I tell these stories not because they are humorous but because they may be a cautionary tale about how bureaucratic red tape and carelessness can afflict people who have arrived more recently. By now many of us have heard horror stories about citizens who look “foreign” being detained; about a young citizen told by her university that she cannot apply for financial aid because her mother isn’t a citizen; about people sent back to their countries because of expired or missing paperwork; in our own diocese, ministering religious and clergy whose religious worker visas are up for renewal have suddenly been told they must leave the country.

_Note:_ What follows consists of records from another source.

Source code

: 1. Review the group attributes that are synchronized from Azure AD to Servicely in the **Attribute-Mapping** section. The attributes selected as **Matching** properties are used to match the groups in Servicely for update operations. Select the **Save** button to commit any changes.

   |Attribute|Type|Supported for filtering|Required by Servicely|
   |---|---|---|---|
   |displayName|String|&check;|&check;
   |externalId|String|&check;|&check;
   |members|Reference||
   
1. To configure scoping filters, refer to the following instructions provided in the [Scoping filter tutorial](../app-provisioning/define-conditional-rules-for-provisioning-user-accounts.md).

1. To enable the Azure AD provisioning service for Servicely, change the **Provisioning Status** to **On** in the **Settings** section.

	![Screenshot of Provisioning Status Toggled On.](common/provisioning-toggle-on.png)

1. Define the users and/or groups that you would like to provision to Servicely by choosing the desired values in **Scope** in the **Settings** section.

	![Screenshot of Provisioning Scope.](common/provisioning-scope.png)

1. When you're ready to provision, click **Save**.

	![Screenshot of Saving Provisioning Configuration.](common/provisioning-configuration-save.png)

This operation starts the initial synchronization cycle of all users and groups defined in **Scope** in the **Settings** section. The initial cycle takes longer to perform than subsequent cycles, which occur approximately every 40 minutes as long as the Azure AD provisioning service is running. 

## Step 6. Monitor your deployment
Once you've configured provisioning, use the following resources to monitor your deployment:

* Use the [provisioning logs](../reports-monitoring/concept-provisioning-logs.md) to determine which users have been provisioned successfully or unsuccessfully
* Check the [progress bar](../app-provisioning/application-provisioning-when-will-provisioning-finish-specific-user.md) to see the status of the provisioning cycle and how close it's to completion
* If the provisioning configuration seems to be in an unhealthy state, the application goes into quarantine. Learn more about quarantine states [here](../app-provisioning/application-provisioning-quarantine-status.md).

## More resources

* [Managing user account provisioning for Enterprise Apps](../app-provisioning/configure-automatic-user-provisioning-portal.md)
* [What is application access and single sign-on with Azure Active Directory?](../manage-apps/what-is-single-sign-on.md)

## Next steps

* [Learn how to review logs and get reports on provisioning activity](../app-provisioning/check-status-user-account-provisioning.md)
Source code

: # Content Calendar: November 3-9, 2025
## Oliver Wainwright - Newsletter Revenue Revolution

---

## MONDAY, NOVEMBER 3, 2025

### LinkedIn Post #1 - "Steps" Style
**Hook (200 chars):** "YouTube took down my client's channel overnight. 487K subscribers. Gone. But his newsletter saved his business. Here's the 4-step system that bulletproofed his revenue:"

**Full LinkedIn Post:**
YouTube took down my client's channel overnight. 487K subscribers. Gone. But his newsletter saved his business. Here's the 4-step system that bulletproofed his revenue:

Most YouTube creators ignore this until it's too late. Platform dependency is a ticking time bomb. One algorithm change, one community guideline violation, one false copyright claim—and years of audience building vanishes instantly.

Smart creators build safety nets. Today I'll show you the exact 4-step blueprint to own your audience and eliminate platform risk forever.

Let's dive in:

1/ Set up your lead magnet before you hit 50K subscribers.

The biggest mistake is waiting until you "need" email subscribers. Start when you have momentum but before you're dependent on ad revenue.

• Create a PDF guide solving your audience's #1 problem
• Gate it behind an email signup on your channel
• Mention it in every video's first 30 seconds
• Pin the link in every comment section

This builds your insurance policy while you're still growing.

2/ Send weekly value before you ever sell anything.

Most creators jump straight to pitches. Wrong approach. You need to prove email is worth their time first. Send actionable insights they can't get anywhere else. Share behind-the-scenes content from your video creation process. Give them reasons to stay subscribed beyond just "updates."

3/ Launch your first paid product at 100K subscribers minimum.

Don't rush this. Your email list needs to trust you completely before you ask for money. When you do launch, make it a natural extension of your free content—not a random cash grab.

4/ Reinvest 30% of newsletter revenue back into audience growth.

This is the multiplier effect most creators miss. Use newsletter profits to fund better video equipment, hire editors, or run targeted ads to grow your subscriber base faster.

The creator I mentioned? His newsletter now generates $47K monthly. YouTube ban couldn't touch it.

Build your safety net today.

The founder of the Sisters of Sts. Cyril and Methodius community, the early sisters and their families, my Grandma and the Muller family — they all came to America on a risky journey with hopes for freedom and the better life promised in the inscription on the Statue of Liberty. We need to pause and recall the stories of our own families and friends, as well as the stories of the Israelites in Egypt and the Holy Family that found refuge there.
We have saints who were immigrants: John Neumann and Mother Cabrini among them. There are sojourners and strangers throughout salvation history and the history of our nation. We are living in a time when it seems to have become acceptable, perversely so, to demonize immigrants, migrants and refugees.
Dec. 28 is a time to recall that major criminal acts of our time, the slaughter of innocents and dehumanizing treatment of those who don’t look or speak as many of us do, cry out to our Messiah and Lord. He, after all, understands all too well, by his own human experience, that “more tortuous than anything is the human heart, beyond remedy” (Jer 17:9) and “man’s inhumanity to man” (Robert Burns).